PASSAGE:
Looks to me like she has the expression on her face that says::::  "I WoN!!!"  Please tell me you don't love yourself some ITY knit?  Tell me I'm not alone in my contempt for that fabric, please.

Sunday, September 18

DIY Striped Cardigan and Pant Ensemble | Newlook 6735

Well I finally got a good picture wearing my new cardigan with the matching pants and original wrap top I made last year.  Admittedly, this is the second time wearing this ensemble since I finished the cardigan two weeks ago.   I first wore it to the movies and then again to a volunteer working meeting at the community center. It turned out to be very appropriate for each occasion, considering I actually thought it was too casual for the volunteer meeting and way to dressy for the movies.  Not to mention, I thought it would be too hot each time.  I wore it with the sleeves drawn up for the indoor activity, and for the movies it actually kept me warm.  Of course, when I got back outside, I had to remove the cardigan all together.  Turns out it handled pretty well since the fabric didn't wrinkle like I thought it would.
The cardigan is part of a wardrobe pattern ensemble that I worked on during a recent wardrobe challenge with my online and IRL sewing groups.  I don't know why I took so long to make the right topper for this outfit.  I knew I wanted to use this strip as compliment for these pants, I just couldn't figure the right look.  I originally sketched up a look and sewed up a top that went south really fast....a sheer DUD!!!  PLEASE...LAUGH your head off.  I'm good with that, it looks good on the skinny super tall model.  Another reason to understand how your body relates to different looks.
I am totally in love now.  Now I need to work on the fit of the cardigan just a tad bit more.  
I started with my basic alterations:  (The tissue fitting video is here.)

  • 3/4" Swayback
  • 1.5" FBA using the pivot and slide on the front and also on the side seam.
  • 1.5" large bicep for the sleeve using the pivot and slide method again.  (I just love some pivot and sliding.)
  • For the hip if increased in the center back as well as the sides and front.  I also lengthened the entire thing to balance. 
  • The shoulders were lowered by 1/4" at the shoulder point and the sleeve cap ease was shimmied off about 3/8".  I like the roomy sleeves and the fact there is not to much cap.
A note on the back folks.... After seeing the back and noticing that I am now "Curving" a little more than I used to...I went back and gave myself an "untested" change for the shoulder blades.  I will keep you posted on this new change.  I also changed to give it a center back seam, and thus, added a grain line based on the upper section of the back pattern piece so that my HBL (horizontal balance line) will hang correctly.  
Construction points:
I chose not to make the tie belt. Initially, I was going to add a third button, since that is what was called for in the pattern.  Instead, I settled for two buttons, because when I went to find another pack at Joanns, I couldn't find a match.  The seaming was done using my Bernina 1300mdc serger set for the combination overlock and chainstitch.  The thread used was the Bulky nylon from Guttermann in both the serger loopers.

(Records from a data source)
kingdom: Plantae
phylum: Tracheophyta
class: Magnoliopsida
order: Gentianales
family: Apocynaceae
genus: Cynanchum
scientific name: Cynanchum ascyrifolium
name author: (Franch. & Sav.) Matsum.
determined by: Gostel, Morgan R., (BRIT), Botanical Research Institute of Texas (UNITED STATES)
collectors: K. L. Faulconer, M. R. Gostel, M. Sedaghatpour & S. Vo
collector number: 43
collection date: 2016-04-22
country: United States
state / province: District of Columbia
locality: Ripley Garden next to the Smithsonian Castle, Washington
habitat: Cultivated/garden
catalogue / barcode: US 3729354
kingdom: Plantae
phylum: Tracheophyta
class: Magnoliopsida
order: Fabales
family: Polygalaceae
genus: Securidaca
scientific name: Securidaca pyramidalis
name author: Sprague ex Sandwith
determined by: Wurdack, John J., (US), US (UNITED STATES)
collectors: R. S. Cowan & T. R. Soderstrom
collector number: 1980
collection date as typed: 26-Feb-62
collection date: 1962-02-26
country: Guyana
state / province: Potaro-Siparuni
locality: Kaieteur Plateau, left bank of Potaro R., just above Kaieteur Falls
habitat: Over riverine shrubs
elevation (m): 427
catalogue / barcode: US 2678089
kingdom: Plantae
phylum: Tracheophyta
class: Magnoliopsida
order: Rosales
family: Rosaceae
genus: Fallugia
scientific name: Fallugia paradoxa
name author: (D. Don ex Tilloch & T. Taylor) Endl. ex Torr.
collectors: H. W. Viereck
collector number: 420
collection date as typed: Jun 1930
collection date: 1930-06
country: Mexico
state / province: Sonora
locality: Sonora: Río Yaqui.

ACTION ITEM A:
According to the cardigan post, which serger was used for the seaming?
ACTION ITEM B:
Pick up the cardigan post after its last sentence and keep writing it.

YOUR RESPONSE A:
A Bernina 1300mdc serger, set for the combination overlock and chainstitch.

YOUR RESPONSE B:
The shoulders and side seams were done with the chainstitch and overlock combined in order to limit any over stretching for those seams.  Also, on the shoulders and sleeves I used the process that I demonstrate on my video here:
Youtube Video Tutorial:  How to sew in knit sleeves.

After my last cardigan, which I haven't worn much since I made it, except on a cruise...I felt I would consider this length and see if it was something I would wear before making anymore.  The jury is in!!!  I WILL definitely be making more cardigans.  Will it be this version, I'm not really sure.  Although, I do like this style, I am more interested in having one with pockets.  I may redesign this one to add some of the details I would like.  That makes sense, especially after making all these adjustments.  What say you to other ideas for designing cardigans or "toppers?'  

Wednesday, September 14

Mommy and Me outfits..NewLook 6735 and Newlook 6648

When I first heard the comment you are twinsies or that making the same garment or maybe using the same fabric made bloggers refer to each other as twinsies, I had no clue how making this little outfit for myself would lead to the adult version of the mommy and me ensemble.

I try and make something for mom as often as I can. She is always thinking about sewing and I am always sewing. Shucks, truth be told everybody in my family is always thinking about what I could make them. If I just had it in me, I would be sewing a new item for every one of my loved ones daily. I would be pushing out a couple new items each week. I wish I had the time and the inclination to do that. It's just how much I love sewing for my family. However, since I don't have that kind of time, I must limit what and for whom I sew. You already know, Moms are the wind beneath our wings. The breath that helps us rise to greater heights.

The pattern is a quick pair of elastic waist pants and the tops are two different view from the same newlook pattern. I started the pants the day before for myself and quickly realized that I needed a matching top.  I purchased this nylon/spandex sale fabric at JoAnns.
My neckline finish is from the view D cowl neck.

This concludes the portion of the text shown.